◆ Point correspondence tracking data
......

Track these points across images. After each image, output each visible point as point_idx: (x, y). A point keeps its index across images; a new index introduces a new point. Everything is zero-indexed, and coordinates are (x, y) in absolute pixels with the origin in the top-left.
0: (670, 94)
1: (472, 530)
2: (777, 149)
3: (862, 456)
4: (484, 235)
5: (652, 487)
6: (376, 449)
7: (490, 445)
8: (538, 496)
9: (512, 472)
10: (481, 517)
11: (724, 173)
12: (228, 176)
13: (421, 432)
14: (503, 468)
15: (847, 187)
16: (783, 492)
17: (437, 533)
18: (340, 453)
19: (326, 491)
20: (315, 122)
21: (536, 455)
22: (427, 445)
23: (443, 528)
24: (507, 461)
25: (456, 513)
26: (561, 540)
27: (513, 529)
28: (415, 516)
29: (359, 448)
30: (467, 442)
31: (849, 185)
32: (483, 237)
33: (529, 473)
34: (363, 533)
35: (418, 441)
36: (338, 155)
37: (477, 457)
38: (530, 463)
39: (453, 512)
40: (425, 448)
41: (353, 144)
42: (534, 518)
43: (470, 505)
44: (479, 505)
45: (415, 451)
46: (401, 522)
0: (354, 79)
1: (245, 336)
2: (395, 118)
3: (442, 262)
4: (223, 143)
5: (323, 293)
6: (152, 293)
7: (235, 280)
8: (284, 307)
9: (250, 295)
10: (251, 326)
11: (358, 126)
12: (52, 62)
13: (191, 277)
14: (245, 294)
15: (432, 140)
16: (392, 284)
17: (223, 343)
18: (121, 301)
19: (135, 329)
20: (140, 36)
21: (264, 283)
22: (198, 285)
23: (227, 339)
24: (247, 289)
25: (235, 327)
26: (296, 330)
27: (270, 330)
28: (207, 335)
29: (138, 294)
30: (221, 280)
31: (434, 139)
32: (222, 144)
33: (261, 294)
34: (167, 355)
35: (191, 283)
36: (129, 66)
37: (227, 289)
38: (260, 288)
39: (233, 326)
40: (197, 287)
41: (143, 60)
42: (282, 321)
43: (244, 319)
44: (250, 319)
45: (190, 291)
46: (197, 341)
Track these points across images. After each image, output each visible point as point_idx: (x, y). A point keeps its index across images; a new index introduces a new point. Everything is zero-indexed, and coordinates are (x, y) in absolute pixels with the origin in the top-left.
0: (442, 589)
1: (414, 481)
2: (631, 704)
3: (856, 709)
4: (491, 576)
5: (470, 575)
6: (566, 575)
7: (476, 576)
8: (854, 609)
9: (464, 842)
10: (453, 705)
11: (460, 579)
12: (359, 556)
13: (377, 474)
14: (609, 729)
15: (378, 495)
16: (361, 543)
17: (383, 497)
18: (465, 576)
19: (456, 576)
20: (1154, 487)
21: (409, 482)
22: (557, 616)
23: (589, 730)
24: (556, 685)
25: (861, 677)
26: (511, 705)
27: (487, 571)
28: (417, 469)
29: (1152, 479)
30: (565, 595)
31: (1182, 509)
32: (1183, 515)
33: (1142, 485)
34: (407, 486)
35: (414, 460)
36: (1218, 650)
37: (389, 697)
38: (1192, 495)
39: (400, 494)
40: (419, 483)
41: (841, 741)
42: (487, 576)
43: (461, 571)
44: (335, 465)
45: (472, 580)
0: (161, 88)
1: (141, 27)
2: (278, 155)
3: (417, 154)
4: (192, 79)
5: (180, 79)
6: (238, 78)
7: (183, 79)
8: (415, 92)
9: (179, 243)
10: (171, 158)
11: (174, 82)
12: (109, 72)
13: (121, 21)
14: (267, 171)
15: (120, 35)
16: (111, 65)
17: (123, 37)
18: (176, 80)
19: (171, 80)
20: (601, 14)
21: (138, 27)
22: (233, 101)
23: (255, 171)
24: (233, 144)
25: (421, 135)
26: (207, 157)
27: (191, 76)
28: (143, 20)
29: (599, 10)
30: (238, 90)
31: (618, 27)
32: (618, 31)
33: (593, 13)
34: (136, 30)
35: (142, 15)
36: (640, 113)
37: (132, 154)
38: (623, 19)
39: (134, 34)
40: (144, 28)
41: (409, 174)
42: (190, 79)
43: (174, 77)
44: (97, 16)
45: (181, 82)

......

◆ Task objective
Can you copy all of the material above word for word, with no changes?

◆ Response
Track these points across images. After each image, output each visible point as point_idx: (x, y). A point keeps its index across images; a new index introduces a new point. Everything is zero-indexed, and coordinates are (x, y) in absolute pixels with the origin in the top-left.
0: (670, 94)
1: (472, 530)
2: (777, 149)
3: (862, 456)
4: (484, 235)
5: (652, 487)
6: (376, 449)
7: (490, 445)
8: (538, 496)
9: (512, 472)
10: (481, 517)
11: (724, 173)
12: (228, 176)
13: (421, 432)
14: (503, 468)
15: (847, 187)
16: (783, 492)
17: (437, 533)
18: (340, 453)
19: (326, 491)
20: (315, 122)
21: (536, 455)
22: (427, 445)
23: (443, 528)
24: (507, 461)
25: (456, 513)
26: (561, 540)
27: (513, 529)
28: (415, 516)
29: (359, 448)
30: (467, 442)
31: (849, 185)
32: (483, 237)
33: (529, 473)
34: (363, 533)
35: (418, 441)
36: (338, 155)
37: (477, 457)
38: (530, 463)
39: (453, 512)
40: (425, 448)
41: (353, 144)
42: (534, 518)
43: (470, 505)
44: (479, 505)
45: (415, 451)
46: (401, 522)
0: (354, 79)
1: (245, 336)
2: (395, 118)
3: (442, 262)
4: (223, 143)
5: (323, 293)
6: (152, 293)
7: (235, 280)
8: (284, 307)
9: (250, 295)
10: (251, 326)
11: (358, 126)
12: (52, 62)
13: (191, 277)
14: (245, 294)
15: (432, 140)
16: (392, 284)
17: (223, 343)
18: (121, 301)
19: (135, 329)
20: (140, 36)
21: (264, 283)
22: (198, 285)
23: (227, 339)
24: (247, 289)
25: (235, 327)
26: (296, 330)
27: (270, 330)
28: (207, 335)
29: (138, 294)
30: (221, 280)
31: (434, 139)
32: (222, 144)
33: (261, 294)
34: (167, 355)
35: (191, 283)
36: (129, 66)
37: (227, 289)
38: (260, 288)
39: (233, 326)
40: (197, 287)
41: (143, 60)
42: (282, 321)
43: (244, 319)
44: (250, 319)
45: (190, 291)
46: (197, 341)
Track these points across images. After each image, output each visible point as point_idx: (x, y). A point keeps its index across images; a new index introduces a new point. Everything is zero-indexed, and coordinates are (x, y) in absolute pixels with the origin in the top-left.
0: (442, 589)
1: (414, 481)
2: (631, 704)
3: (856, 709)
4: (491, 576)
5: (470, 575)
6: (566, 575)
7: (476, 576)
8: (854, 609)
9: (464, 842)
10: (453, 705)
11: (460, 579)
12: (359, 556)
13: (377, 474)
14: (609, 729)
15: (378, 495)
16: (361, 543)
17: (383, 497)
18: (465, 576)
19: (456, 576)
20: (1154, 487)
21: (409, 482)
22: (557, 616)
23: (589, 730)
24: (556, 685)
25: (861, 677)
26: (511, 705)
27: (487, 571)
28: (417, 469)
29: (1152, 479)
30: (565, 595)
31: (1182, 509)
32: (1183, 515)
33: (1142, 485)
34: (407, 486)
35: (414, 460)
36: (1218, 650)
37: (389, 697)
38: (1192, 495)
39: (400, 494)
40: (419, 483)
41: (841, 741)
42: (487, 576)
43: (461, 571)
44: (335, 465)
45: (472, 580)
0: (161, 88)
1: (141, 27)
2: (278, 155)
3: (417, 154)
4: (192, 79)
5: (180, 79)
6: (238, 78)
7: (183, 79)
8: (415, 92)
9: (179, 243)
10: (171, 158)
11: (174, 82)
12: (109, 72)
13: (121, 21)
14: (267, 171)
15: (120, 35)
16: (111, 65)
17: (123, 37)
18: (176, 80)
19: (171, 80)
20: (601, 14)
21: (138, 27)
22: (233, 101)
23: (255, 171)
24: (233, 144)
25: (421, 135)
26: (207, 157)
27: (191, 76)
28: (143, 20)
29: (599, 10)
30: (238, 90)
31: (618, 27)
32: (618, 31)
33: (593, 13)
34: (136, 30)
35: (142, 15)
36: (640, 113)
37: (132, 154)
38: (623, 19)
39: (134, 34)
40: (144, 28)
41: (409, 174)
42: (190, 79)
43: (174, 77)
44: (97, 16)
45: (181, 82)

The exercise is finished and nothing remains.